Rebel With an Abstract Cause

After a school arts & crafts project of macaroni, glittery glue, and scribbles, it’s hard to imagine telling a six-year-old: “That’s not art.” Art is, perhaps in purest form, the visual expression of the human self; at “worst,” a celebration of the vanity of creation, and for over a century now, we have reveled in the idea of art for art’s sake. In 1948, Life magazine, then the leading weekly in the U.S., held an international roundtable discussion on whether “modern art, considered as a whole, [was] a good or bad development.” One of the works under consideration was Jackson Pollock’s abstract painting Cathedral, notable for its striking use of lines and loops of black paint, though detractors said it resembled “drool.” Still, Pollock’s work could not be discounted as an important part of the avant-garde abstract expressionism that had begun to attract attention in American art.

The decision to run a two-and-a-half page spread of Pollock’s work in the August 1949 issue of Life, with the headline “Is he the greatest living painter in the United States?” brought over five hundred response letters from readers, stirring the minds of the American public. Readers were also confronted with the image of Pollock himself; in his denim jacket, cigarette hanging from his lips, and a defiant look towards the camera, he seemed dangerous and less of a painter than, as Willem de Kooning said, “some guy who works at the service station pumping gas.” Evelyn Toynton’s forthcoming Icons of America biography, Jackson Pollock, explores how Pollock’s tortured and conflicted character transformed popular culture.

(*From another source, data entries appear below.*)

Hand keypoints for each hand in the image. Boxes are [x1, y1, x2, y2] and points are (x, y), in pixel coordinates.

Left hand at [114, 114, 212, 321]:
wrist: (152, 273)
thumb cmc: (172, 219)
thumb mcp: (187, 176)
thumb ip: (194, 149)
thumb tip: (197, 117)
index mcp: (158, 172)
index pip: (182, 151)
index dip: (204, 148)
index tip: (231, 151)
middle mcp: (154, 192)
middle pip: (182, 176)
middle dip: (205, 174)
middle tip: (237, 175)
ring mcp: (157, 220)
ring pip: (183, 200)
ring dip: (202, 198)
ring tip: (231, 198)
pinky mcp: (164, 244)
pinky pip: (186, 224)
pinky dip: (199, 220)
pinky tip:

Against a backdrop of criticism that found American art inferior to its European counterpart (Marcel Duchamp wrote that “The only works of art America has given are her plumbing and her bridges.”), Pollock’s controversial, even rebellious, work was provocative for generations old and new. Before Marlon Brando and James Dean, there was Pollock: macho and emblematic of the complexity of manliness, both publicly himself and on his canvases.

Toynton moves through Pollock’s humble upbringing in the West, the Surrealist movement, the Great Depression in New York, and his rise to notoriety by the end of the 1940s. An equally notorious and fierce alcoholic, Pollock died on August 11, 1956 in a car crash at age 44. Fifty-five years later, he has remained a canonical figure in American popular culture, captivating audiences beyond his own medium through uses and references of his name and art in music and film, not to mention the instantly recognizable style of his paintings. In the wake of two world wars, at the moment when the U.S. perhaps needed most to establish itself as a cultural, not only militaristic, power, here was the cowboy; here was the hero; here was the American icon.